People who never encounter one another’s worlds cannot meaningfully collaborate with one another.
A civilisation depends upon the interaction between differences.
Algorithms often minimise those interactions.
Ironically, my own experience recently reminded me of this.
For a period of time, YouTube had almost entirely become tarot readings.
Not because that is all YouTube contains.
Because that is what the algorithm believed I wanted.
Only after deliberately watching videos completely outside that category did diversity slowly begin returning to my recommendations.
That should concern us.
Not because tarot exists.
But because one interest almost erased thousands of others from view.
The system wasn’t encouraging exploration.
It was encouraging enclosure.
This affects far more than curiosity.
It affects cognition itself.
The narrower the informational ecosystem becomes, the fewer conceptual tools people possess to understand reality outside their preferred framework.
When unexpected situations arise, they lack alternative reference points.
Psychologically, this creates rigidity.
Socially, it creates fragmentation.
Collectively, it creates misunderstanding.
We are asking people to collaborate in a civilisation whose digital infrastructure increasingly separates them into invisible ideological rooms.
Then we wonder why dialogue collapses.
There is another question we rarely ask.
Why do these platforms teach us almost nothing about how to use them?
When you purchase furniture, machinery or technology, you receive instructions.
How to assemble it.
How to maintain it.
How to use it safely.
Yet billions of people use platforms for hours every day without ever receiving meaningful education about how recommendation systems work, how attention is shaped, how echo chambers form, how algorithms reinforce behaviour, or how to intentionally diversify what they consume.
Terms and conditions are not education.
Feature announcements are not education.
Teaching someone where a button is does not teach them what prolonged use of that system may do to their perception.
If society expects citizens to spend a significant portion of their lives inside digital environments, then digital literacy cannot simply mean learning how to click buttons.
It must include learning how those environments shape the mind itself.
That should become a governance issue.
Not because governments should dictate what people watch.
But because every system has a duty of care toward those who inhabit it.
Education should not begin after harm has occurred.
It should exist before the system is even entered.
The irony is almost painful.
Nature survives through biodiversity.
Civilisations survive through diversity of thought.

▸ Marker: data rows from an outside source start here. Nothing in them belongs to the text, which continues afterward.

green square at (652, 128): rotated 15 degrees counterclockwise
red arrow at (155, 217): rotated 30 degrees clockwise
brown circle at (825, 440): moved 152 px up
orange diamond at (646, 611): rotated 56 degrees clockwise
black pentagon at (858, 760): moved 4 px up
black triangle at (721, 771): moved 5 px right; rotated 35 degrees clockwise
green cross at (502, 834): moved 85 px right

Healthy minds survive through exposure to difference.
Yet many of our most influential technologies optimise the opposite.
They optimise repetition.
The future should not eliminate algorithms entirely.

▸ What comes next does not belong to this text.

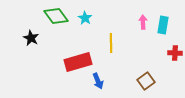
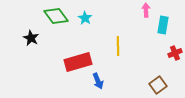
pink arrow: moved 3 px right, 12 px up
yellow line: moved 7 px right, 3 px down
red cross: rotated 24 degrees counterclockwise
brown square: moved 12 px right, 4 px down
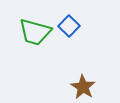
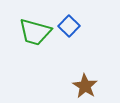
brown star: moved 2 px right, 1 px up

Algorithms have genuine value.
They help us discover relevant information, reduce noise and navigate overwhelming amounts of content.
The problem begins when relevance becomes exclusivity.
When personalisation becomes enclosure.
When optimisation replaces exploration.
Perhaps recommendation systems should carry another responsibility.
Not simply to understand what we already like.
But to intentionally preserve our cognitive biodiversity.
To occasionally introduce opposing ideas.
Different disciplines.
Different cultures.
Different sciences.
Different philosophies.
Different art.
Not because they generate more clicks.
Because they generate stronger human beings.
I often move deliberately between industries, communities and disciplines.
Not because I cannot commit.
But because I understand that every field teaches something another cannot.
Each becomes part of my own biodiversity.
A forest is healthier because many species coexist.
The same is true of consciousness.
If we continue designing digital ecosystems that reward intellectual monoculture, we should not be surprised when society begins thinking like one.
Biodiversity was never only about protecting nature.
It was always about protecting the conditions that allow life itself to remain adaptive, resilient and capable of flourishing.
Perhaps it is time we recognised that the human mind is one of those ecosystems too.